Below is a sample HTML email body generated from my test environment:
- The PowerShell execution policy on the computer that’s running the script needs to be set to at RemoteSigned or Unrestricted.
- The account used to run this script needs to have:
- local admin rights on Central site server, Central site provider server (if not the site server itself)
- In the SQL servers, sysadmin rights or at least access to the master DB on all SQL servers to be able to read SQL server and agent logs.
- SMS admin access on all primary sites
- NTFS read permission to “inboxes” folders on all primary site servers.
- Scheduling the script in Windows Task Scheduler:
- “Allow log on as batch job” rights is required for the user account to run scheduled jobs.
- if scheduling in Windows 2008 or later, please make sure “Run with highest privileges” is ticked to bypass UAC (User Account Control)

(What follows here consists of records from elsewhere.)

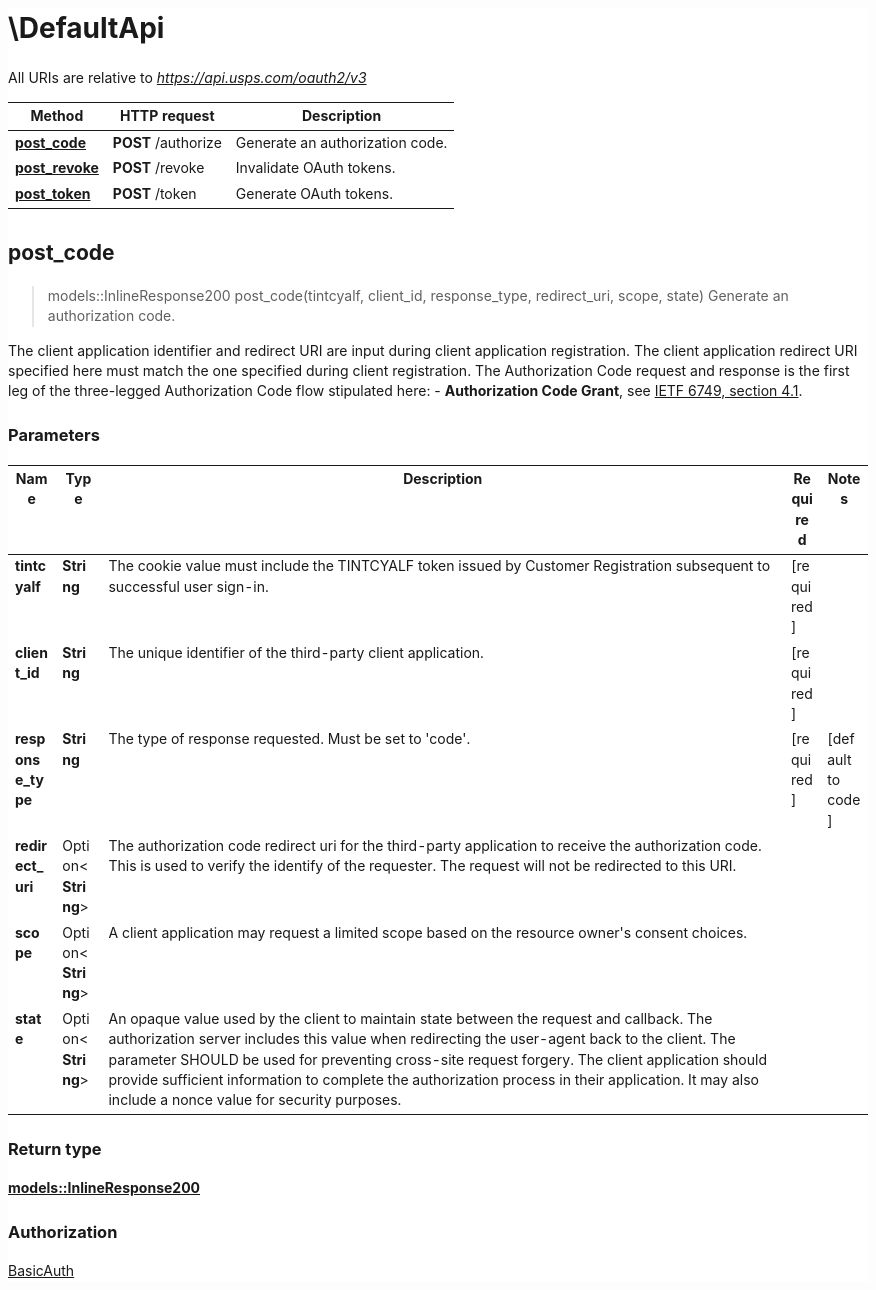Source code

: # \DefaultApi

All URIs are relative to *https://api.usps.com/oauth2/v3*

Method | HTTP request | Description
------------- | ------------- | -------------
[**post_code**](DefaultApi.md#post_code) | **POST** /authorize | Generate an authorization code.
[**post_revoke**](DefaultApi.md#post_revoke) | **POST** /revoke | Invalidate OAuth tokens.
[**post_token**](DefaultApi.md#post_token) | **POST** /token | Generate OAuth tokens.



## post_code

> models::InlineResponse200 post_code(tintcyalf, client_id, response_type, redirect_uri, scope, state)
Generate an authorization code.

The client application identifier and redirect URI are input during client application registration.  The client application redirect URI specified here must match the one specified during client registration.  The Authorization Code request and response is the first leg of the three-legged Authorization Code flow stipulated here: - **Authorization Code Grant**, see [IETF 6749, section 4.1](https://datatracker.ietf.org/doc/html/rfc6749#section-4.1).

### Parameters


Name | Type | Description  | Required | Notes
------------- | ------------- | ------------- | ------------- | -------------
**tintcyalf** | **String** | The cookie value must include the TINTCYALF token issued by Customer Registration subsequent to successful user sign-in. | [required] |
**client_id** | **String** | The unique identifier of the third-party client application. | [required] |
**response_type** | **String** | The type of response requested.  Must be set to 'code'. | [required] |[default to code]
**redirect_uri** | Option<**String**> | The authorization code redirect uri for the third-party application to receive the authorization code.  This is used to verify the identify of the requester. The request will not be redirected to this URI. |  |
**scope** | Option<**String**> | A client application may request a limited scope based on the resource owner's consent choices. |  |
**state** | Option<**String**> | An opaque value used by the client to maintain state between the request and callback.  The authorization server includes this value when redirecting the user-agent back to the client.  The parameter SHOULD be used for preventing cross-site request forgery.   The client application should provide sufficient information to complete the authorization process in their application.  It may also include a nonce value for security purposes.  |  |

### Return type

[**models::InlineResponse200**](inline_response_200.md)

### Authorization

[BasicAuth](../README.md#BasicAuth)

- The operating system for SQL servers has to be Windows 2008 or later. This is because Get-WinEvent is used to read event log rather than using Get-EventLog because Get-EventLog does not support server side filtering. Therefore Get-WinEvent is used to improve performance when reading remote event logs. However, Get-WinEvent only works on Vista and later version of Windows.
- PowerShell Version 2 is required to run the script.
I’m planning to re-write some part of the script to give us an option to utilise PowerShell Remoting wherever is suitable. This will greatly improve the performance of the script (especially when gathering inboxes information across the WAN link). When this is done, Get-ChildItem can be used and executed locally on each site servers and eliminate the needs for DIRUSE.EXE.
I’ll get this done in the next few weeks and post it here once it’s done.